Look for the word "membership" in the material below, then report each line where it occurs.
►
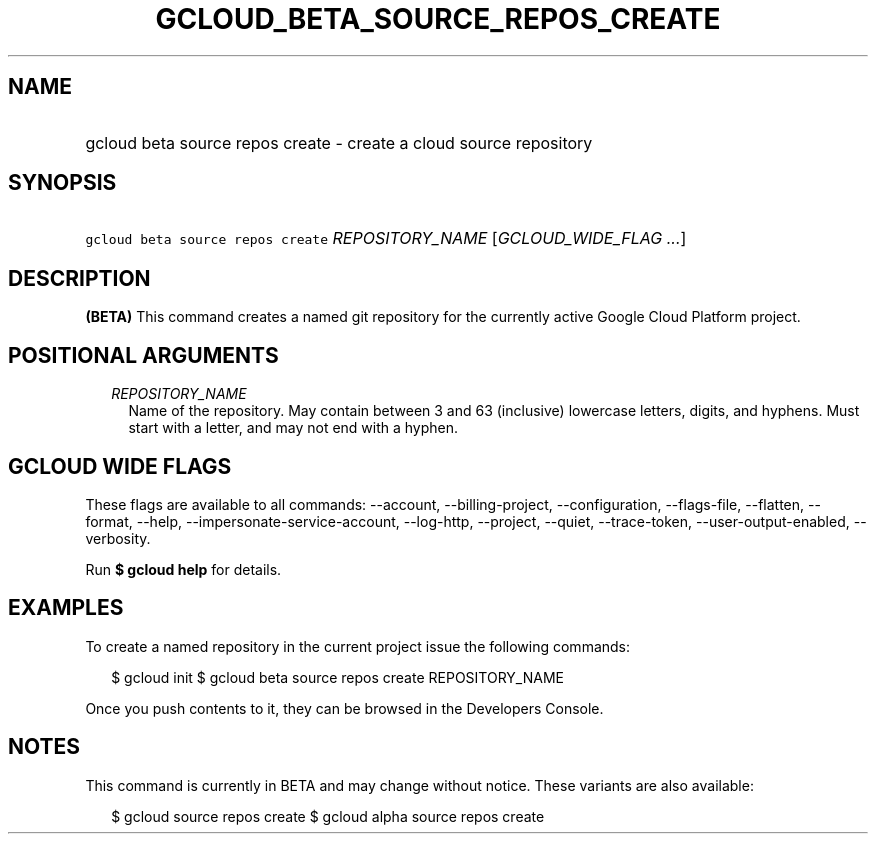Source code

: 
.TH "GCLOUD_BETA_SOURCE_REPOS_CREATE" 1



.SH "NAME"
.HP
gcloud beta source repos create \- create a cloud source repository



.SH "SYNOPSIS"
.HP
\f5gcloud beta source repos create\fR \fIREPOSITORY_NAME\fR [\fIGCLOUD_WIDE_FLAG\ ...\fR]



.SH "DESCRIPTION"

\fB(BETA)\fR This command creates a named git repository for the currently
active Google Cloud Platform project.



.SH "POSITIONAL ARGUMENTS"

.RS 2m
.TP 2m
\fIREPOSITORY_NAME\fR
Name of the repository. May contain between 3 and 63 (inclusive) lowercase
letters, digits, and hyphens. Must start with a letter, and may not end with a
hyphen.


.RE
.sp

.SH "GCLOUD WIDE FLAGS"

These flags are available to all commands: \-\-account, \-\-billing\-project,
\-\-configuration, \-\-flags\-file, \-\-flatten, \-\-format, \-\-help,
\-\-impersonate\-service\-account, \-\-log\-http, \-\-project, \-\-quiet,
\-\-trace\-token, \-\-user\-output\-enabled, \-\-verbosity.

Run \fB$ gcloud help\fR for details.



.SH "EXAMPLES"

To create a named repository in the current project issue the following
commands:

.RS 2m
$ gcloud init
$ gcloud beta source repos create REPOSITORY_NAME
.RE

Once you push contents to it, they can be browsed in the Developers Console.



.SH "NOTES"

This command is currently in BETA and may change without notice. These variants
are also available:

.RS 2m
$ gcloud source repos create
$ gcloud alpha source repos create
.RE


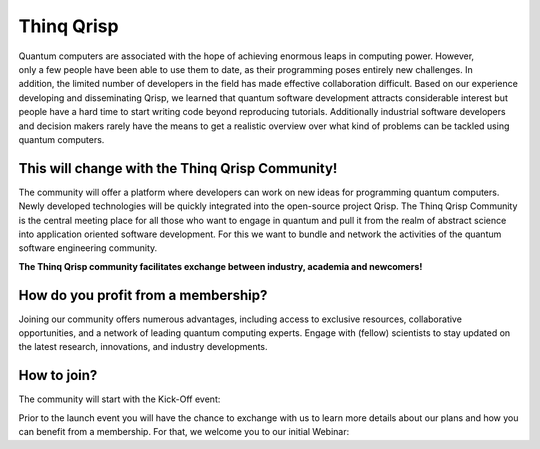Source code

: .. _thinq_qrisp_main:

Thinq Qrisp
-----------

.. figure:: quantum_girl.jpg
    :width: 325
    :align: right
    :class: image-class-value
    :figclass: figure-class-value
    

Quantum computers are associated with the hope of achieving enormous leaps in computing power. However, only a few people have been able to use them to date, as their programming poses entirely new challenges. In addition, the limited number of developers in the field has made effective collaboration difficult. Based on our experience developing and disseminating Qrisp, we learned that quantum software development attracts considerable interest but people have a hard time to start writing code beyond reproducing tutorials. Additionally industrial software developers and decision makers rarely have the means to get a realistic overview over what kind of problems can be tackled using quantum computers.

This will change with the Thinq Qrisp Community!
''''''''''''''''''''''''''''''''''''''''''''''''

The community will offer a platform where developers can work on new ideas for programming quantum computers. Newly developed technologies will be quickly integrated into the open-source project Qrisp. The Thinq Qrisp Community is the central meeting place for all those who want to engage in quantum and pull it from the realm of abstract science into application oriented software development. For this we want to bundle and network the activities of the quantum software engineering community.

**The Thinq Qrisp community facilitates exchange between industry, academia and newcomers!**

How do you profit from a membership?
'''''''''''''''''''''''''''''''''''''''''''''''''''''

Joining our community offers numerous advantages, including access to exclusive resources, collaborative opportunities, and a network of leading quantum computing experts. Engage with (fellow) scientists to stay updated on the latest research, innovations, and industry developments.

.. grid::

    .. grid-item-card::
    
        .. figure:: networking.png
            :width: 80
            :align: left
            :class: image-class-value
            :figclass: figure-class-value

        Join frequent networking events with like minded people.

    .. grid-item-card::
    
        .. figure:: hackathon.png
            :width: 80
            :align: left
            :class: image-class-value
            :figclass: figure-class-value

        Elevate your quantum coding proficiency by participating in competitive hackathons!

.. grid::

    .. grid-item-card::
    
        .. figure:: tutorial.png
            :width: 80
            :align: left
            :class: image-class-value
            :figclass: figure-class-value

        Get access to exclusive tutorials advancing the scope of what you can do with a quantum computer.

    .. grid-item-card::
    
        .. figure:: talk.png
            :width: 80
            :align: left
            :class: image-class-value
            :figclass: figure-class-value

        Learn about cutting edge quantum software engineering by joining an expert's talk or panel discussion.

How to join?
''''''''''''

The community will start with the Kick-Off event:

.. grid-item-card:: Thinq Qrisp Kick-Off

    .. dropdown:: :fa:`eye me-1` Event Details

        | **Date:**     10. September 2024.
        | **Location:** Fraunhofer FOKUS (Kaiserin-Augusta-Allee 31, 10589 Berlin).
        | **How?**      Registration will be opened soon.

Prior to the launch event you will have the chance to exchange with us to learn more details about our plans and how you can benefit from a membership. For that, we welcome you to our initial Webinar:

.. grid-item-card:: Initial Webinar

    .. dropdown:: :fa:`eye me-1` Event Details

        | **Date:**     5. August 2024, 10:30.
        | **Location:** Online.
        | **How?**      Please register `here <https://www.fokus.fraunhofer.de/en/akademie/schulungen/qrisp-quantum-programming-language>`_.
◄
YOUR SOLUTION
How do you profit from a membership?
Prior to the launch event you will have the chance to exchange with us to learn more details about our plans and how you can benefit from a membership. For that, we welcome you to our initial Webinar:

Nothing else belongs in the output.